Yesterday I found out that one of the professors at my alma mater (not one of my professors, since I never took an English class while I was there)--Robert Hass--won the Pulitzer for his latest book of poetry, "Time and Materials." At the risk of sounding sickeningly school-spirited--Go Bears!
I'd been wanting to read more of his work, and I have another book of his, "Human Wishes," sitting on my shelf--if not entirely unread, merely browsed so far. I lucked out and found two poems from his new book at the end of a fascinating online interview. I usually don't feel like getting too political on this blog, but I couldn't help but think about last week's contribution from D Elzey from a book of poems entitled "America at War." This Hass poem would make a great addition, methinks:
From Horace: Three Imitations
Odes, 3.2 Angustam amice pauperiem pati
Let the young, toughened by a soldier’s training,
Learn to bear hardship gladly
And to terrify Parthian insurgents
From the turrets of their formidable tanks.
Also to walk so easily under desert skies
That the mother of some young Sunni
Will see a marine in the dusty streets
And turn to the daughter-in-law beside her
And say with a shudder: Pray God our boy
Doesn’t stir up that Roman animal
Whom a cruel rage for blood would drive
Straight to the middle of any slaughter...
Click here to read the rest of the poem. More crown sonnets and Poetry Friday contributions can be found at A Wrung Sponge.
It seemed fitting that I'd find out about a Berkeley professor winning the Pulitzer on the same day that I was giving something back to the school by volunteering as an interviewer for alumni leadership scholarships. Last night, I spent about four hours in a little room with three other alumni, asking local high school seniors about their leadership experiences. There were 14 interviews, each one of them awe-inspiring and humbling.

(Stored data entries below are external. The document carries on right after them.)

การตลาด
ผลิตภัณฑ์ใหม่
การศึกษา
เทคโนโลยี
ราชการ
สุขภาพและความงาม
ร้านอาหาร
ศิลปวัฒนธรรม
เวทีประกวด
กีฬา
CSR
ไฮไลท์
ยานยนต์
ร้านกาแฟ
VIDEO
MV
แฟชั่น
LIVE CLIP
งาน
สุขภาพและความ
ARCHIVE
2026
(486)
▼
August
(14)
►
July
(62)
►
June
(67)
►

When I write about young adults, I usually try to write about characters who are intelligent, creative, and relatively socially aware and busy; but these students were exceptional. It made me wonder: do I "dumb down" my characters, make them less complex and active than they could be? Do any of you other writers find yourself struggling over how much your characters should achieve in order to remain realistic and/or still appeal to the non-overachievers out there? I'm curious!